What is required: Please restate the lines shown below exactly, every one of them.

Provided data:
----------

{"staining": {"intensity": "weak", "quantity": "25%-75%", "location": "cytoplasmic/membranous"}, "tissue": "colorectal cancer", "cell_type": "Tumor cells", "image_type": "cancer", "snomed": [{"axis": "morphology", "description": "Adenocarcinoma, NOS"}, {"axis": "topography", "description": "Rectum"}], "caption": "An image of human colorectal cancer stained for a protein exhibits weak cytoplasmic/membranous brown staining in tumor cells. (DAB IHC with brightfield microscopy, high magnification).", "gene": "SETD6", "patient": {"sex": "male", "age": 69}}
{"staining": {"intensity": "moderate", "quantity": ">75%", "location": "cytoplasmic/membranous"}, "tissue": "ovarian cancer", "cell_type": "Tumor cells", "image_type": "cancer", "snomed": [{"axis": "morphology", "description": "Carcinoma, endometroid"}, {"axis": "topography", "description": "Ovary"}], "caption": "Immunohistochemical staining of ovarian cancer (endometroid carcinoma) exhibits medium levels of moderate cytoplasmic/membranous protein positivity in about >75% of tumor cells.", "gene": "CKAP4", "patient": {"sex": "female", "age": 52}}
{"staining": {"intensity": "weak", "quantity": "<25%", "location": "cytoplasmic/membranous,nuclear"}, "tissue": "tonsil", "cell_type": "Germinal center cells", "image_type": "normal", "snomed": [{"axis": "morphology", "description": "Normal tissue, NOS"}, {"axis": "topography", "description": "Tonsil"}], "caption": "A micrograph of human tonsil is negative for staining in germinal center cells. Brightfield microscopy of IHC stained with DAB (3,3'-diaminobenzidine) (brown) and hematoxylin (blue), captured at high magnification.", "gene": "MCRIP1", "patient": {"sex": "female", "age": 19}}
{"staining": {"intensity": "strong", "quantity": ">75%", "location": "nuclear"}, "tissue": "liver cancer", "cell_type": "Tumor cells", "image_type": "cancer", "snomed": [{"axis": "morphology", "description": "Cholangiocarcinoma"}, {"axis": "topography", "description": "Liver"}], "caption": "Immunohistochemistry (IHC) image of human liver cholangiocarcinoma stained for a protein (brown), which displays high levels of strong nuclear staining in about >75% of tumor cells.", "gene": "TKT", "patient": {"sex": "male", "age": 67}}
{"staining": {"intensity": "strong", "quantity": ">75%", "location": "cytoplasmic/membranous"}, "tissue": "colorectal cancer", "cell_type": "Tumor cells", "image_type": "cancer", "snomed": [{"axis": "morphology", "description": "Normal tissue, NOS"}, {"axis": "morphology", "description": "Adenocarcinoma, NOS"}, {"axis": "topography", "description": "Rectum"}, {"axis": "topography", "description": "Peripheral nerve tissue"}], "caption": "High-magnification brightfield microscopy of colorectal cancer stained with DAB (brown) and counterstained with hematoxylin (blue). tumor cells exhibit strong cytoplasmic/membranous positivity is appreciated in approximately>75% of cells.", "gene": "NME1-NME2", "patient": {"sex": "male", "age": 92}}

----------

Answer:
{"staining": {"intensity": "weak", "quantity": "25%-75%", "location": "cytoplasmic/membranous"}, "tissue": "colorectal cancer", "cell_type": "Tumor cells", "image_type": "cancer", "snomed": [{"axis": "morphology", "description": "Adenocarcinoma, NOS"}, {"axis": "topography", "description": "Rectum"}], "caption": "An image of human colorectal cancer stained for a protein exhibits weak cytoplasmic/membranous brown staining in tumor cells. (DAB IHC with brightfield microscopy, high magnification).", "gene": "SETD6", "patient": {"sex": "male", "age": 69}}
{"staining": {"intensity": "moderate", "quantity": ">75%", "location": "cytoplasmic/membranous"}, "tissue": "ovarian cancer", "cell_type": "Tumor cells", "image_type": "cancer", "snomed": [{"axis": "morphology", "description": "Carcinoma, endometroid"}, {"axis": "topography", "description": "Ovary"}], "caption": "Immunohistochemical staining of ovarian cancer (endometroid carcinoma) exhibits medium levels of moderate cytoplasmic/membranous protein positivity in about >75% of tumor cells.", "gene": "CKAP4", "patient": {"sex": "female", "age": 52}}
{"staining": {"intensity": "weak", "quantity": "<25%", "location": "cytoplasmic/membranous,nuclear"}, "tissue": "tonsil", "cell_type": "Germinal center cells", "image_type": "normal", "snomed": [{"axis": "morphology", "description": "Normal tissue, NOS"}, {"axis": "topography", "description": "Tonsil"}], "caption": "A micrograph of human tonsil is negative for staining in germinal center cells. Brightfield microscopy of IHC stained with DAB (3,3'-diaminobenzidine) (brown) and hematoxylin (blue), captured at high magnification.", "gene": "MCRIP1", "patient": {"sex": "female", "age": 19}}
{"staining": {"intensity": "strong", "quantity": ">75%", "location": "nuclear"}, "tissue": "liver cancer", "cell_type": "Tumor cells", "image_type": "cancer", "snomed": [{"axis": "morphology", "description": "Cholangiocarcinoma"}, {"axis": "topography", "description": "Liver"}], "caption": "Immunohistochemistry (IHC) image of human liver cholangiocarcinoma stained for a protein (brown), which displays high levels of strong nuclear staining in about >75% of tumor cells.", "gene": "TKT", "patient": {"sex": "male", "age": 67}}
{"staining": {"intensity": "strong", "quantity": ">75%", "location": "cytoplasmic/membranous"}, "tissue": "colorectal cancer", "cell_type": "Tumor cells", "image_type": "cancer", "snomed": [{"axis": "morphology", "description": "Normal tissue, NOS"}, {"axis": "morphology", "description": "Adenocarcinoma, NOS"}, {"axis": "topography", "description": "Rectum"}, {"axis": "topography", "description": "Peripheral nerve tissue"}], "caption": "High-magnification brightfield microscopy of colorectal cancer stained with DAB (brown) and counterstained with hematoxylin (blue). tumor cells exhibit strong cytoplasmic/membranous positivity is appreciated in approximately>75% of cells.", "gene": "NME1-NME2", "patient": {"sex": "male", "age": 92}}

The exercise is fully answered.